Yeni dünya
Dünya yorgun, insanlık bezgin. Her gün azgınca kan döken hasta ruhlu, alçak Siyonist İsrail terör örgütü, insanların vicdanlarını yaralamaya devam ediyor. Bu barbarları destekleyen başta ‘büyük şeytan’ ABD ve diğer emperyalist ülkeler ise milletçe, ümmetçe lanetleniyor.
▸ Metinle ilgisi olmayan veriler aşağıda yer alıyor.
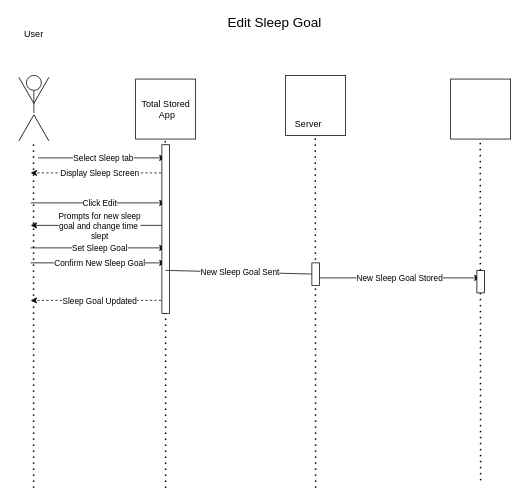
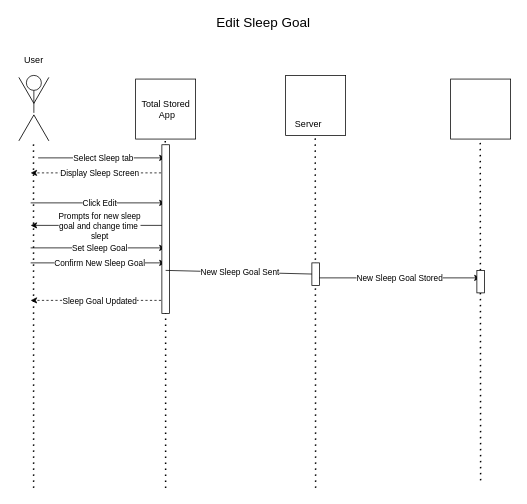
  <mxCell id="0" />
  <mxCell id="1" parent="0" />
  <mxCell id="2" value="" style="group" vertex="1" connectable="0" parent="1"><mxGeometry x="20" y="100" width="48.66" height="89.821" as="geometry" /></mxCell>
  <mxCell id="3" value="" style="ellipse;whiteSpace=wrap;html=1;aspect=fixed;fillColor=none;" vertex="1" parent="2"><mxGeometry x="14.33" width="20" height="20" as="geometry" /></mxCell>
  <mxCell id="4" value="" style="line;strokeWidth=1;direction=south;html=1;fillColor=none;" vertex="1" parent="2"><mxGeometry x="19.33" y="20" width="10" height="30" as="geometry" /></mxCell>
  <mxCell id="5" value="" style="line;strokeWidth=1;direction=south;html=1;fillColor=none;rotation=30;" vertex="1" parent="2"><mxGeometry x="9.33" y="50" width="10" height="40" as="geometry" /></mxCell>
  <mxCell id="6" value="" style="line;strokeWidth=1;direction=south;html=1;fillColor=none;rotation=-30;" vertex="1" parent="2"><mxGeometry x="29.33" y="50" width="10" height="40" as="geometry" /></mxCell>
  <mxCell id="7" value="" style="line;strokeWidth=1;direction=south;html=1;fillColor=none;rotation=-150;" vertex="1" parent="2"><mxGeometry x="29.33" y="-0.001" width="10" height="40" as="geometry" /></mxCell>
  <mxCell id="8" value="" style="line;strokeWidth=1;direction=south;html=1;fillColor=none;rotation=-210;" vertex="1" parent="2"><mxGeometry x="9.33" y="-0.001" width="10" height="40" as="geometry" /></mxCell>
  <mxCell id="9" value="" style="whiteSpace=wrap;html=1;aspect=fixed;strokeWidth=1;fillColor=none;" vertex="1" parent="1"><mxGeometry x="180" y="104.91" width="80" height="80" as="geometry" /></mxCell>
  <mxCell id="10" value="" style="whiteSpace=wrap;html=1;aspect=fixed;strokeWidth=1;fillColor=none;" vertex="1" parent="1"><mxGeometry x="380" y="100" width="80" height="80" as="geometry" /></mxCell>
  <mxCell id="11" value="" style="whiteSpace=wrap;html=1;aspect=fixed;strokeWidth=1;fillColor=none;" vertex="1" parent="1"><mxGeometry x="600" y="104.91" width="80" height="80" as="geometry" /></mxCell>
  <mxCell id="12" value="" style="endArrow=none;dashed=1;html=1;dashPattern=1 3;strokeWidth=2;rounded=0;" edge="1" parent="1"><mxGeometry width="50" height="50" relative="1" as="geometry"><mxPoint x="44" y="650" as="sourcePoint" /><mxPoint x="43.83" y="189.82" as="targetPoint" /></mxGeometry></mxCell>
  <mxCell id="13" value="" style="endArrow=none;dashed=1;html=1;dashPattern=1 3;strokeWidth=2;rounded=0;startArrow=none;" edge="1" parent="1"><mxGeometry width="50" height="50" relative="1" as="geometry"><mxPoint x="219.579" y="197.5" as="sourcePoint" /><mxPoint x="219.5" y="184.91" as="targetPoint" /></mxGeometry></mxCell>
  <mxCell id="14" value="" style="endArrow=none;dashed=1;html=1;dashPattern=1 3;strokeWidth=2;rounded=0;startArrow=none;" edge="1" parent="1"><mxGeometry width="50" height="50" relative="1" as="geometry"><mxPoint x="420" y="650" as="sourcePoint" /><mxPoint x="419.5" y="180" as="targetPoint" /></mxGeometry></mxCell>
  <mxCell id="15" value="" style="endArrow=none;dashed=1;html=1;dashPattern=1 3;strokeWidth=2;rounded=0;startArrow=none;" edge="1" parent="1"><mxGeometry width="50" height="50" relative="1" as="geometry"><mxPoint x="640" y="640" as="sourcePoint" /><mxPoint x="639.5" y="184.91" as="targetPoint" /></mxGeometry></mxCell>
  <mxCell id="16" value="Total Stored&lt;br&gt;&amp;nbsp;App" style="text;html=1;resizable=0;autosize=1;align=center;verticalAlign=middle;points=[];fillColor=none;strokeColor=none;rounded=0;" vertex="1" parent="1"><mxGeometry x="180" y="129.91" width="80" height="30" as="geometry" /></mxCell>
  <mxCell id="17" value="Server" style="text;html=1;resizable=0;autosize=1;align=center;verticalAlign=middle;points=[];fillColor=none;strokeColor=none;rounded=0;" vertex="1" parent="1"><mxGeometry x="385" y="155" width="50" height="20" as="geometry" /></mxCell>
- <mxCell id="18" value="User" style="text;html=1;resizable=0;autosize=1;align=center;verticalAlign=middle;points=[];fillColor=none;strokeColor=none;rounded=0;" vertex="1" parent="1"><mxGeometry x="24.33" y="35" width="40" height="20" as="geometry" /></mxCell>
+ <mxCell id="18" value="User" style="text;html=1;resizable=0;autosize=1;align=center;verticalAlign=middle;points=[];fillColor=none;strokeColor=none;rounded=0;" vertex="1" parent="1"><mxGeometry x="24.33" y="70" width="40" height="20" as="geometry" /></mxCell>
  <mxCell id="19" value="" style="endArrow=classic;html=1;rounded=0;" edge="1" parent="1"><mxGeometry relative="1" as="geometry"><mxPoint x="50" y="210" as="sourcePoint" /><mxPoint x="220" y="210" as="targetPoint" /></mxGeometry></mxCell>
  <mxCell id="20" value="Select Sleep tab" style="edgeLabel;resizable=0;html=1;align=center;verticalAlign=middle;strokeWidth=1;fillColor=none;" connectable="0" vertex="1" parent="19"><mxGeometry relative="1" as="geometry"><mxPoint x="1" as="offset" /></mxGeometry></mxCell>
  <mxCell id="21" value="" style="endArrow=classic;html=1;rounded=0;dashed=1;" edge="1" parent="1"><mxGeometry relative="1" as="geometry"><mxPoint x="220" y="230" as="sourcePoint" /><mxPoint x="40" y="230" as="targetPoint" /></mxGeometry></mxCell>
  <mxCell id="22" value="Display Sleep Screen" style="edgeLabel;resizable=0;html=1;align=center;verticalAlign=middle;strokeWidth=1;fillColor=none;" connectable="0" vertex="1" parent="21"><mxGeometry relative="1" as="geometry"><mxPoint x="1" as="offset" /></mxGeometry></mxCell>
  <mxCell id="23" value="" style="endArrow=none;dashed=1;html=1;dashPattern=1 3;strokeWidth=2;rounded=0;startArrow=none;" edge="1" parent="1" source="39"><mxGeometry width="50" height="50" relative="1" as="geometry"><mxPoint x="220" y="650" as="sourcePoint" /><mxPoint x="220" y="240" as="targetPoint" /></mxGeometry></mxCell>
  <mxCell id="24" value="" style="endArrow=none;dashed=1;html=1;dashPattern=1 3;strokeWidth=2;rounded=0;startArrow=none;" edge="1" parent="1"><mxGeometry width="50" height="50" relative="1" as="geometry"><mxPoint x="219.672" y="240" as="sourcePoint" /><mxPoint x="219.115" y="197.5" as="targetPoint" /></mxGeometry></mxCell>
- <mxCell id="25" value="&lt;font style=&quot;font-size: 18px&quot;&gt;Edit Sleep Goal&lt;/font&gt;" style="text;html=1;resizable=0;autosize=1;align=center;verticalAlign=middle;points=[];fillColor=none;strokeColor=none;rounded=0;" vertex="1" parent="1"><mxGeometry x="295" y="20" width="140" height="20" as="geometry" /></mxCell>
+ <mxCell id="25" value="&lt;font style=&quot;font-size: 18px&quot;&gt;Edit Sleep Goal&lt;/font&gt;" style="text;html=1;resizable=0;autosize=1;align=center;verticalAlign=middle;points=[];fillColor=none;strokeColor=none;rounded=0;" vertex="1" parent="1"><mxGeometry x="280" y="20" width="140" height="20" as="geometry" /></mxCell>
  <mxCell id="26" value="" style="endArrow=classic;html=1;rounded=0;" edge="1" parent="1"><mxGeometry relative="1" as="geometry"><mxPoint x="40" y="270" as="sourcePoint" /><mxPoint x="220" y="270" as="targetPoint" /></mxGeometry></mxCell>
  <mxCell id="27" value="Click Edit" style="edgeLabel;resizable=0;html=1;align=center;verticalAlign=middle;strokeWidth=1;fillColor=none;" connectable="0" vertex="1" parent="26"><mxGeometry relative="1" as="geometry"><mxPoint x="1" as="offset" /></mxGeometry></mxCell>
  <mxCell id="28" value="" style="endArrow=classic;html=1;rounded=0;" edge="1" parent="1"><mxGeometry relative="1" as="geometry"><mxPoint x="220" y="300" as="sourcePoint" /><mxPoint x="40" y="300" as="targetPoint" /></mxGeometry></mxCell>
  <mxCell id="29" value="Prompts for new sleep &lt;br&gt;goal and change time&amp;nbsp;&lt;br&gt;slept" style="edgeLabel;resizable=0;html=1;align=center;verticalAlign=middle;strokeWidth=1;fillColor=none;" connectable="0" vertex="1" parent="28"><mxGeometry relative="1" as="geometry"><mxPoint x="1" as="offset" /></mxGeometry></mxCell>
  <mxCell id="30" value="" style="endArrow=classic;html=1;rounded=0;" edge="1" parent="1"><mxGeometry relative="1" as="geometry"><mxPoint x="40" y="330" as="sourcePoint" /><mxPoint x="220" y="330" as="targetPoint" /></mxGeometry></mxCell>
  <mxCell id="31" value="Set Sleep Goal" style="edgeLabel;resizable=0;html=1;align=center;verticalAlign=middle;strokeWidth=1;fillColor=none;" connectable="0" vertex="1" parent="30"><mxGeometry relative="1" as="geometry"><mxPoint x="1" as="offset" /></mxGeometry></mxCell>
  <mxCell id="32" value="" style="endArrow=classic;html=1;rounded=0;" edge="1" parent="1"><mxGeometry relative="1" as="geometry"><mxPoint x="40" y="350" as="sourcePoint" /><mxPoint x="220" y="350" as="targetPoint" /></mxGeometry></mxCell>
  <mxCell id="33" value="Confirm New Sleep Goal" style="edgeLabel;resizable=0;html=1;align=center;verticalAlign=middle;strokeWidth=1;fillColor=none;" connectable="0" vertex="1" parent="32"><mxGeometry relative="1" as="geometry"><mxPoint x="1" as="offset" /></mxGeometry></mxCell>
  <mxCell id="34" value="" style="endArrow=classic;html=1;rounded=0;dashed=1;" edge="1" parent="1"><mxGeometry relative="1" as="geometry"><mxPoint x="220" y="400" as="sourcePoint" /><mxPoint x="40" y="400" as="targetPoint" /></mxGeometry></mxCell>
  <mxCell id="35" value="Sleep Goal Updated" style="edgeLabel;resizable=0;html=1;align=center;verticalAlign=middle;strokeWidth=1;fillColor=none;" connectable="0" vertex="1" parent="34"><mxGeometry relative="1" as="geometry"><mxPoint x="1" as="offset" /></mxGeometry></mxCell>
  <mxCell id="36" value="" style="endArrow=classic;html=1;rounded=0;startArrow=none;" edge="1" parent="1" source="42"><mxGeometry relative="1" as="geometry"><mxPoint x="220" y="360" as="sourcePoint" /><mxPoint x="420" y="360" as="targetPoint" /></mxGeometry></mxCell>
  <mxCell id="37" value="" style="endArrow=classic;html=1;rounded=0;" edge="1" parent="1"><mxGeometry relative="1" as="geometry"><mxPoint x="420" y="370" as="sourcePoint" /><mxPoint x="640" y="370" as="targetPoint" /></mxGeometry></mxCell>
  <mxCell id="38" value="New Sleep Goal Stored" style="edgeLabel;resizable=0;html=1;align=center;verticalAlign=middle;strokeWidth=1;fillColor=none;" connectable="0" vertex="1" parent="37"><mxGeometry relative="1" as="geometry"><mxPoint x="1" as="offset" /></mxGeometry></mxCell>
  <mxCell id="39" value="" style="rounded=0;whiteSpace=wrap;html=1;rotation=-90;" vertex="1" parent="1"><mxGeometry x="107.5" y="300" width="225" height="10" as="geometry" /></mxCell>
  <mxCell id="40" value="" style="endArrow=none;dashed=1;html=1;dashPattern=1 3;strokeWidth=2;rounded=0;" edge="1" parent="1" target="39"><mxGeometry width="50" height="50" relative="1" as="geometry"><mxPoint x="220" y="650" as="sourcePoint" /><mxPoint x="220" y="240" as="targetPoint" /></mxGeometry></mxCell>
  <mxCell id="41" value="" style="rounded=0;whiteSpace=wrap;html=1;rotation=-90;" vertex="1" parent="1"><mxGeometry x="625" y="370" width="30" height="10" as="geometry" /></mxCell>
  <mxCell id="42" value="" style="rounded=0;whiteSpace=wrap;html=1;rotation=-90;" vertex="1" parent="1"><mxGeometry x="405" y="360" width="30" height="10" as="geometry" /></mxCell>
  <mxCell id="43" value="" style="endArrow=none;html=1;rounded=0;" edge="1" parent="1" target="42"><mxGeometry relative="1" as="geometry"><mxPoint x="220" y="360" as="sourcePoint" /><mxPoint x="420" y="360" as="targetPoint" /></mxGeometry></mxCell>
  <mxCell id="44" value="New Sleep Goal Sent" style="edgeLabel;resizable=0;html=1;align=center;verticalAlign=middle;strokeWidth=1;fillColor=none;" connectable="0" vertex="1" parent="43"><mxGeometry relative="1" as="geometry"><mxPoint x="1" as="offset" /></mxGeometry></mxCell>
Yeni bir dünya nizamı kurulmalı. Mazlumun korunduğu, zalimin pervasızca soykırım uygulayamadığı yeni dünya düzeni şart!
Cumartesi günü Türk Edebiyatı Vakfı’ndaki yazı kursumuzun töreninden sonra davet edildiğim Yeni Dünya Vakfı’na gittim. Vakfın Başkanı, kısa zamanda yaptığı hizmetlerle gönüllerde taht kuran değerli hizmet ve dava adamı Mahmut Göksu’dur. Vakfın genel merkezi, Bâbıâli’den Eyüpsultan’a taşındı. Cağaloğlu’nda harabe iken vakıf tarafından imar ve ihya edilen Hadım Hasan Paşa Medresesi ise eğitim ve kültür merkezi olarak hizmet vermeye devam edecek.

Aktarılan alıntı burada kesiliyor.